▶ Excerpt provided
What about the average worker? For a married couple earning the median household income of $8730 in 1970, the marginal tax rate was 25 percent. Today, the average household income is $47,600, keeping our hypothetical average couple’s tax bracket at 25 percent. Keep in mind that our average couple is paying an additional 7.65 percent in FICA taxes on all of their income, so their real tax rate is actually almost 33 percent, while our CEO friend is only paying FICA on the first $106,800 of income, which in only a sliver of his compensation.
The overall picture? Compensation for CEOs has increased by 430 percent since 1970, growing 173 percent more than corporate profits, while their income taxes have been slashed by more than half and their capital gains rates, which actually affect them far more than income taxes, have been cut by almost two-thirds. Meanwhile, while the productivity of the average American worker has more than doubled over that same period, their real wages have remained stagnant and their taxes have remained the same.
Yes, there’s been some class warfare going on all right, if you want to call it that. It looks a little bit more like the Mai Lai massacre – the rich machine gunning the poor in the ditches and then whining about how it’s the poor’s fault.
So, if you’re wondering what this Occupy Wall Street thing is all about, maybe forty years of economic rape might be part of the answer.
Nice Job Dan.
I didn’t make it into the top ten percent, being single and all of that, but I made it into the top 25% before this depression started. Last year, I was in the top half. This year, I’m in the bottom 40%. Next year, it could easily be the bottom 20%.

▶ Directives
1) From the CEO pay excerpt, extract the text from "The overall picture?" to "remained the same.".
2) Answer these questions from the CEO pay excerpt:
(a) What marginal tax rate applied to the married couple earning the median household income in 1970?
(b) By what percentage has CEO compensation increased since 1970?
(c) In which part of the income distribution does the commenter place themselves for last year?

▶ Dataset extract
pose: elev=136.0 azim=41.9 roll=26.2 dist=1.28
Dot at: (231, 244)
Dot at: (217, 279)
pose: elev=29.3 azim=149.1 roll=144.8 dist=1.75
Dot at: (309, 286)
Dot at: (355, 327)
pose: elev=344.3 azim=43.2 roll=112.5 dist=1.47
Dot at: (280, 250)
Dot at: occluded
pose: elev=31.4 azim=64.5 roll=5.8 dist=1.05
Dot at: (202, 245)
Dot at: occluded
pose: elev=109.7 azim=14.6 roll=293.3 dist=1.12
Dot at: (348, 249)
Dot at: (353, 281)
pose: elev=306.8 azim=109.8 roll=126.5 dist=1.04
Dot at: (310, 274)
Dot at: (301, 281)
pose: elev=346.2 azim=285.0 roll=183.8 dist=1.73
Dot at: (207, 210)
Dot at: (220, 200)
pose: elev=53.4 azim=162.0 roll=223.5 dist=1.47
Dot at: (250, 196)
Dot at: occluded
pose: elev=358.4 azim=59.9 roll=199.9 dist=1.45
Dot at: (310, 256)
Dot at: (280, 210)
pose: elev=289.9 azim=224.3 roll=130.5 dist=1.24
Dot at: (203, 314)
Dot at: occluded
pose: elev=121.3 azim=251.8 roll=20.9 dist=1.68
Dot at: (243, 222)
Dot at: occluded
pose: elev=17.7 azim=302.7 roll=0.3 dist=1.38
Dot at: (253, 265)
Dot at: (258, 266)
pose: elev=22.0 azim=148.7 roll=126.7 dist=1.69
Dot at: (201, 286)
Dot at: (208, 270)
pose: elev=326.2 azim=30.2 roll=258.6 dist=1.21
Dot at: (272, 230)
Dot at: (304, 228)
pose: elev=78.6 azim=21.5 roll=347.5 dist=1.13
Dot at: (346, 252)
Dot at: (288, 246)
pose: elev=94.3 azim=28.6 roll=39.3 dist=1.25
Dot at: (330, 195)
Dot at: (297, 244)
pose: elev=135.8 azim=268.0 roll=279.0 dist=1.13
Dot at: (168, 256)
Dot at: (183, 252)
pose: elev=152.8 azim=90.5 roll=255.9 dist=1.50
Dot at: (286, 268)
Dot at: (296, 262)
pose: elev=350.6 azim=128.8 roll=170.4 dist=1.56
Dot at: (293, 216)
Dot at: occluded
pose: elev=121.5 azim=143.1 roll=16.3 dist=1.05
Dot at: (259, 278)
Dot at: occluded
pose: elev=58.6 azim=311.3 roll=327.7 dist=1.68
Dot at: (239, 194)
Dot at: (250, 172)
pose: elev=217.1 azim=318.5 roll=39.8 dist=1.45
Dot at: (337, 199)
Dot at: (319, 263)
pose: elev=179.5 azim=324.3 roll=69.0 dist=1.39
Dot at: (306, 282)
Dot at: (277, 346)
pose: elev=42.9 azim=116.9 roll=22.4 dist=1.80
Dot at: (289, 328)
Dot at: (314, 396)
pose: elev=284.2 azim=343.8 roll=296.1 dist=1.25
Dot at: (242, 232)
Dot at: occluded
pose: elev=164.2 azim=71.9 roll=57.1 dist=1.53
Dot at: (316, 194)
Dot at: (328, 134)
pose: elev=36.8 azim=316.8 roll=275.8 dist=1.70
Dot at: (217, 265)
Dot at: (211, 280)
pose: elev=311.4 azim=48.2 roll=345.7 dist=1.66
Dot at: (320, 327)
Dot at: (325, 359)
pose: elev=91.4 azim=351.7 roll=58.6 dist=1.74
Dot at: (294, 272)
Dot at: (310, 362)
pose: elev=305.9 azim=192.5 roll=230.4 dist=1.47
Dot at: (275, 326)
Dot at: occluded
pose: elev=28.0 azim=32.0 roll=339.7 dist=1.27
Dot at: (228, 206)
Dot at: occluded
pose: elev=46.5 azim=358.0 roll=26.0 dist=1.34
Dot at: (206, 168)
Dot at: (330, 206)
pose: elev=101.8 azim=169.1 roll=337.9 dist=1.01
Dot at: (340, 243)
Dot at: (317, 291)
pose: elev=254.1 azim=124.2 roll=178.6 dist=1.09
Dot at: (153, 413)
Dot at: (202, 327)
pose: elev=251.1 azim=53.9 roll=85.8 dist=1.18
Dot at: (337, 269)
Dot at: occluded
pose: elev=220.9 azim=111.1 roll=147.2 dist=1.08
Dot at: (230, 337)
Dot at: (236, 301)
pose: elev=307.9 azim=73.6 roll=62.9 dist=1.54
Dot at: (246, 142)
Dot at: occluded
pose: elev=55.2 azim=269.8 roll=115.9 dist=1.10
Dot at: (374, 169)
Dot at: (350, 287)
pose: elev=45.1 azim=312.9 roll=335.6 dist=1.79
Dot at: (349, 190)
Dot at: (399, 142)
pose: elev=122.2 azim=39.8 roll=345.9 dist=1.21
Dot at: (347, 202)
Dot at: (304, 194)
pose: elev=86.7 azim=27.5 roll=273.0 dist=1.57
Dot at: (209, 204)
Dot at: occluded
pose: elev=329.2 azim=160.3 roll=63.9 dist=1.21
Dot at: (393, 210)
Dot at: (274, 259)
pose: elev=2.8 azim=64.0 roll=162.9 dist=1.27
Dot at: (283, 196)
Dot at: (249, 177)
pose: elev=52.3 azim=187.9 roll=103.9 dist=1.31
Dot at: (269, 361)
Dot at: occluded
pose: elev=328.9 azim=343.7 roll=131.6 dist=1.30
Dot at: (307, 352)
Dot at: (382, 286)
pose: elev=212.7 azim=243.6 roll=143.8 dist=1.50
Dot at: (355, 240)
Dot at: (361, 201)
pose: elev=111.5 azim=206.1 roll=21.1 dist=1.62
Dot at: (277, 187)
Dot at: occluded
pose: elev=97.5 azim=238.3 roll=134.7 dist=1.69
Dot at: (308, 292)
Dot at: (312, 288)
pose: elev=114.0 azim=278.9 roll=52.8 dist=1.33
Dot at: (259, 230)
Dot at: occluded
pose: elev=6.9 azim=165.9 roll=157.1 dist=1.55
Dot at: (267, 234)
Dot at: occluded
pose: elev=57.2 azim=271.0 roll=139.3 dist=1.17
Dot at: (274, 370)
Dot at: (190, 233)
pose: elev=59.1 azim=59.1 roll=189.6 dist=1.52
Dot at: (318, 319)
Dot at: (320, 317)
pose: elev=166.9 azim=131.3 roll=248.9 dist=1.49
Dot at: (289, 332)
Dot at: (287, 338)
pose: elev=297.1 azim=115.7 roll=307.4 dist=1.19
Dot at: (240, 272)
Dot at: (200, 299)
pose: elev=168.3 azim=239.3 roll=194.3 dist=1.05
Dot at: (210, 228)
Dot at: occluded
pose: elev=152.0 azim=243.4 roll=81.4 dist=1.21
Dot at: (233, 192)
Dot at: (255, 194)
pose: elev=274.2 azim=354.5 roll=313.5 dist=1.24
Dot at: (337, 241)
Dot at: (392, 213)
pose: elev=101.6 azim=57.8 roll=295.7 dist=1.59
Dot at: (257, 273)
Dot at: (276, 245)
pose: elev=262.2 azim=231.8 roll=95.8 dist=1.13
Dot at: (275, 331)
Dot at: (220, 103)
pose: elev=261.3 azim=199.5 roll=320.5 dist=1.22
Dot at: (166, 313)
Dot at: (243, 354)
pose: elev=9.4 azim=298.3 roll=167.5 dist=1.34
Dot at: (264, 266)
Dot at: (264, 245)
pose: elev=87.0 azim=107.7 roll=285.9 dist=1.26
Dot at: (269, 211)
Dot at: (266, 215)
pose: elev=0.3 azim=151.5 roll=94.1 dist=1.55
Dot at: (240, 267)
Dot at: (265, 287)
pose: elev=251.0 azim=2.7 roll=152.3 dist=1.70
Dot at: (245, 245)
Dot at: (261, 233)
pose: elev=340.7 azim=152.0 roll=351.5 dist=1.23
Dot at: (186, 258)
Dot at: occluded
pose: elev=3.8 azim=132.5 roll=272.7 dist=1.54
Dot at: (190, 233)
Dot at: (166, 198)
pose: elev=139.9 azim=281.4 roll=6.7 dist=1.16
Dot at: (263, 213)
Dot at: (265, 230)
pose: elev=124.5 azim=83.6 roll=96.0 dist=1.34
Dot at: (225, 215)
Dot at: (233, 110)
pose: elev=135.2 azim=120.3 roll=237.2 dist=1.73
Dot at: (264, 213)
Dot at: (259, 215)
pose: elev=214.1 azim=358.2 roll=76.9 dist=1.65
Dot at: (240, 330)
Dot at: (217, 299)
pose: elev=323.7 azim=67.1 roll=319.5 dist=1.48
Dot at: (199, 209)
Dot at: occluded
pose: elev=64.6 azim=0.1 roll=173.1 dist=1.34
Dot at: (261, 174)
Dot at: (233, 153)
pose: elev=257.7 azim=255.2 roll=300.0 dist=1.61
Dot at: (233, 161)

▶ Expected outputs
1)
The overall picture? Compensation for CEOs has increased by 430 percent since 1970, growing 173 percent more than corporate profits, while their income taxes have been slashed by more than half and their capital gains rates, which actually affect them far more than income taxes, have been cut by almost two-thirds. Meanwhile, while the productivity of the average American worker has more than doubled over that same period, their real wages have remained stagnant and their taxes have remained the same.

2)
(a) 25 percent
(b) 430 percent
(c) The top half